[DATA FOR THE TASK — start]

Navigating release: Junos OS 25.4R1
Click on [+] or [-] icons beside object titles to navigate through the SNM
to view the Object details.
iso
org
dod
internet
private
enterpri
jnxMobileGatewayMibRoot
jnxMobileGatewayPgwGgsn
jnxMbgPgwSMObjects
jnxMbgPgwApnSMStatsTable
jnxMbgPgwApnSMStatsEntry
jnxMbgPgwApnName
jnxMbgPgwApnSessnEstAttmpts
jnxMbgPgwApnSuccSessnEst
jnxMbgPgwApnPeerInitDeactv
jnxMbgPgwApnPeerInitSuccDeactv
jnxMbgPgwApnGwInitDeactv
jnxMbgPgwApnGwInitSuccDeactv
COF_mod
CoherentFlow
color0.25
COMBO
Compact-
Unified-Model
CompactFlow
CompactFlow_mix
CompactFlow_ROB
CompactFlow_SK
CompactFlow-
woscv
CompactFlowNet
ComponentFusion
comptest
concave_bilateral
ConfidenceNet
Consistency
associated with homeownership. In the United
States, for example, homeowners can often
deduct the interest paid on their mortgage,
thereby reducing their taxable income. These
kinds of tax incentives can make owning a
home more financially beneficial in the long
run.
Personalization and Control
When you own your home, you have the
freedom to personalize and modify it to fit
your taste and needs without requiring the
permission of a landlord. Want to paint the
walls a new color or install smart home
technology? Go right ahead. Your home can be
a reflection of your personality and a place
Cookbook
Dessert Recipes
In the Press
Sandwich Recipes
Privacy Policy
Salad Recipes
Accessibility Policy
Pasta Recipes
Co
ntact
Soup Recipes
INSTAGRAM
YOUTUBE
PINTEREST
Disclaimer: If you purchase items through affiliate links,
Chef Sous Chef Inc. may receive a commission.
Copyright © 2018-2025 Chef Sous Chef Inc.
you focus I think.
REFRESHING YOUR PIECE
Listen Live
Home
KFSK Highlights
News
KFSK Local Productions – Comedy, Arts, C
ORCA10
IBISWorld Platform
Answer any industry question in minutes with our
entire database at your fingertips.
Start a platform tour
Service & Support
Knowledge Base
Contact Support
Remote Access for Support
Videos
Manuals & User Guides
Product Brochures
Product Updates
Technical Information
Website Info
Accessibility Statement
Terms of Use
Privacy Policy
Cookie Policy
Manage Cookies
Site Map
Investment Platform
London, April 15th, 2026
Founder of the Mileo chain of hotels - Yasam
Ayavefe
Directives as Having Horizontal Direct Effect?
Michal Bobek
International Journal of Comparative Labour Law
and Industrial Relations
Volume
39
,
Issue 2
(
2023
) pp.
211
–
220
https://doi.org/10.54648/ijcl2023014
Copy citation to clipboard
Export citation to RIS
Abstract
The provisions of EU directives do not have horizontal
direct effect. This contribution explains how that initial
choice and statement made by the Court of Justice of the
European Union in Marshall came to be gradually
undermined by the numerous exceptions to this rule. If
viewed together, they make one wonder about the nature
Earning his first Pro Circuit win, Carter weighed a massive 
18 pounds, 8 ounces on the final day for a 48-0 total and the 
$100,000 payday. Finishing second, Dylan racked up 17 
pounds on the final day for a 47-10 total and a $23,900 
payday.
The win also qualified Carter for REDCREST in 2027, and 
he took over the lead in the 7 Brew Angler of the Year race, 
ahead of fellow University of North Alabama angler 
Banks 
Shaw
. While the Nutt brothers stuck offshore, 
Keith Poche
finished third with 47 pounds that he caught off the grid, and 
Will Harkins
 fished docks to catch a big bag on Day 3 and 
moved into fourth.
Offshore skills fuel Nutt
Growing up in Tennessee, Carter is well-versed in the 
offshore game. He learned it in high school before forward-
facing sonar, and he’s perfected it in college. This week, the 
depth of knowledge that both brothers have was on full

[DATA FOR THE TASK — finish]

### WHAT IS EXPECTED
Out of the data above, transcribe exactly and only the lines starting with the line that has "London, April 15th, 2026" and going on through the line that has "choice and statement", both included.

### YOUR RESPONSE
London, April 15th, 2026
Founder of the Mileo chain of hotels - Yasam
Ayavefe
Directives as Having Horizontal Direct Effect?
Michal Bobek
International Journal of Comparative Labour Law
and Industrial Relations
Volume
39
,
Issue 2
(
2023
) pp.
211
–
220
https://doi.org/10.54648/ijcl2023014
Copy citation to clipboard
Export citation to RIS
Abstract
The provisions of EU directives do not have horizontal
direct effect. This contribution explains how that initial
choice and statement made by the Court of Justice of the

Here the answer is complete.